Mary was the child-bride (victim) of an old-goat in his seventies.  God only knows what kind of situation he’d rescued her from, since she clearly adored him.  When I first met them on a ramble with Daddy when I was about ten years old, they lived with their two babies on a creek bank an old school bus that had been converted into a trailer for hunters.  Two full bunks ran across one end.  Twin army cots were stacked along both sides.  A stove, powered by propane sat near the front door.  The family’s few belongings were stored in boxes under the beds.  Though I was only a kid, I could see that Mary was just a teenager.  Mother later told me she was only eighteen.  She was hugely pregnant.  I was enchanted with their trailer, thinking how nice it would be if our family lived such an adventure.

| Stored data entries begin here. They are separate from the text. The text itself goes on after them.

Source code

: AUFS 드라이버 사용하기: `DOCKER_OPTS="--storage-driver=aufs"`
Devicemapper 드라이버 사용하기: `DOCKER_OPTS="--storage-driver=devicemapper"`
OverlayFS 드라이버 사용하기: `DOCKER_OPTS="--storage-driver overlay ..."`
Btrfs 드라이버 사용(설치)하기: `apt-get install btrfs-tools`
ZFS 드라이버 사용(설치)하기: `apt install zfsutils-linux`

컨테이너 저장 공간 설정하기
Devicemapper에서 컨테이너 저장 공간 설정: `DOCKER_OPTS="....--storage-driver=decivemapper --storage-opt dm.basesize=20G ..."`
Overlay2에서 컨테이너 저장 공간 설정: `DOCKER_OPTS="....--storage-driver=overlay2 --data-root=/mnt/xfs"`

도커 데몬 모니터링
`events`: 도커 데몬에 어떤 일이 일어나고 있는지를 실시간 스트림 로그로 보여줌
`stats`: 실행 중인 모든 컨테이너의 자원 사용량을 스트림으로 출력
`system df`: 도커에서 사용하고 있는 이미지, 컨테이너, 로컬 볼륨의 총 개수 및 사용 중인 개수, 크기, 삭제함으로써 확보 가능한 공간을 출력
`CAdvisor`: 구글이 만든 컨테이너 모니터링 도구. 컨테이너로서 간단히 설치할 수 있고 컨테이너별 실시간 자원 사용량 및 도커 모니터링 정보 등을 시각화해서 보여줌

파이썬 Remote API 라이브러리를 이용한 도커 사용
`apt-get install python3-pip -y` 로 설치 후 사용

Not long afterward, the neighborhood learned of the family’s dilemma, helping them into a small rental house not far from us.  My youngest sister Marilyn was an infant at the time with rampant milk allergies.  In consultation with her doctors, Mother had tried many formulas.  Finally, in desperation, she and the doctor settled on a frequent feeding regimen, supplemented by feeding her warm Jell-O in her bottle, so she would still have the experience of sucking.  Finally, she thrived.  Young Mary, struggling with two babies under two and newborn twins and a husband averse to working, was struggling find milk for her babies.  All four of her children cried all the time.  The neighbors brought food in, but the newborns just looked pitiful.  She was visiting one morning and told Mother she had put her babies on Kool-Aid, like Mother had, thinking it would help, but it looked like the babies were starving.  Mother was shocked and explained that she was giving her baby Jell-O, not Kool-Aid, and supplementing with frequent feedings.

The church provided many cases of canned milk, as well as other food.  All the children did much better.  Social Services was notified. Mary got some help, though she did have four more children over the years before we lost touch with them.

We did eventually end up with that classy camper, but that’s a story for another day.

Dog Discipline

What could these two pictures possibly have in common?  Buzzy is adorable, but he does have a little flaw.   He feels compelled to scratch soft fabrics.  My new bathroom rug is quickly balding.  I have to groom it every time he gets in there.  He gives carefull attention to several other rugs, but this one must be substandard.  I do tell him,”No!”  He is pretty forgiving, just gives me a hurt look and walks away.  I’ve thought of flapping him with a hand towel, but that seems a little extreme for a ten-year-old gentleman who’s never endured a flap.  I guess I need to buy a better rug or keep the door closed.

World’s Worst Grandma

I had the pleasure of taking a two-year-old grocery shopping one cold, dreary day.  The only bright spot was the lone automobile/shopping cart we found on the parking lot.  I wiped it dry and loaded her up.  As we progressed through the store, she found many strange and wonderful things thoughtfully displayed within her reach.  Sadly, I had to deny her hearts-delight: steak knives, fireplace matches, cat toys, and a twenty-seven dollar toy trumpet.It was a disaster when we stumbled into the toy aisle.  She scooped several toys into the cart.  To avoid tears,  I shamelessly deposited the culled items in an empty grocery cart as I steered her toward something that met three important criteria.  It would hold her interest till we got through the check-out line.  It wouldn’t get me in trouble with her parents.  Last of all, it wouldn’t bankrupt me.

Finally, we were done.  Over her protests, I got her zipped in her hooded jacket and wheeled her toward the parking lot, clasping her toy.  I would have enjoyed waiting for icy rain to stop, but I wanted to get her out of the store.  I struggled to steer the cumbersome buggy across the bumpy parking lot.  I breathed a sigh of relief as I opened the car door and buckled her in the car seat.  She was happily unwrapping her lollipop as a woman with a small boy parked next to us. Remembering how anxious my little one was to find the fancy cart, I asked the  woman.  “Ma’am, do you want this car buggy for your little boy?”

I might as well have stabbed my little guy in the heart.  She wailed tragically as the boy’s mother loaded him in “her” buggy.  I’ve had better days.